Pelatih tim nasional Mesir, Hossam Hassan, melontarkan kritik tajam terhadap keputusan wasit yang menganulir gol Nico Williams dalam final Piala Dunia 2026 antara Spanyol dan Argentina. Ia menuding adanya upaya merampok kemenangan dari Spanyol, namun gagal.
"Jika kamu perhatikan, mereka berusaha sekuat tenaga untuk merampok Spanyol tapi itu tidak berhasil. Mereka membatalkan gol Nico Williams karena pelanggaran yang tidak akan mereka batalkan jika itu Argentina," ujar Hassan dalam pernyataannya.
Ia juga menyambut gembira kemenangan Spanyol. "Saya sangat senang Spanyol menang karena mereka tim yang lebih baik dan mereka menang atas korupsi.
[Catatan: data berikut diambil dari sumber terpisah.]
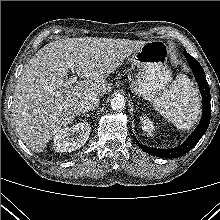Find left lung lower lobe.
<instances>
[{"instance_id":"1","label":"left lung lower lobe","mask_w":220,"mask_h":220,"mask_svg":"<svg viewBox=\"0 0 220 220\" xmlns=\"http://www.w3.org/2000/svg\"><path fill=\"white\" fill-rule=\"evenodd\" d=\"M184 55L189 63V66L194 72L195 79L199 85V89L202 95L203 100V109H202V118L198 127L192 132L188 139L179 147L173 149H155L147 147L140 144L135 138L136 143L144 150L145 152L150 153L151 155L162 157V158H176L186 154L190 151L201 139L203 134L206 132L211 118V104H210V89L207 83L205 73L202 66L199 62L184 51Z\"/></svg>"}]
</instances>
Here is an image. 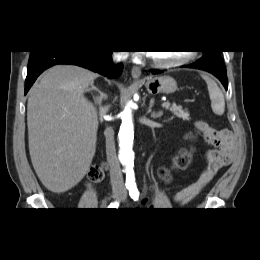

Sepak bola menang hari ini!" tegasnya.
Kontroversi bermula pada babak perpanjangan waktu menit ke-96. Wasit Slavko Vincic menganulir gol Nico Williams setelah menilai Mikel Merino melanggar Nicolas Otamendi dengan menginjak kaki tepat sebelum bola jatuh ke Williams. Insiden ini dipicu oleh umpan silang Pedro Porro ke kotak penalti yang diterima Merino. Kontak antara Merino dan Otamendi terjadi, lalu tembakan Merino ditepis kiper Emiliano Martinez. Bola muntah langsung disambar Williams menjadi gol, namun wasit telah meniup peluit tanda pelanggaran terlebih dahulu.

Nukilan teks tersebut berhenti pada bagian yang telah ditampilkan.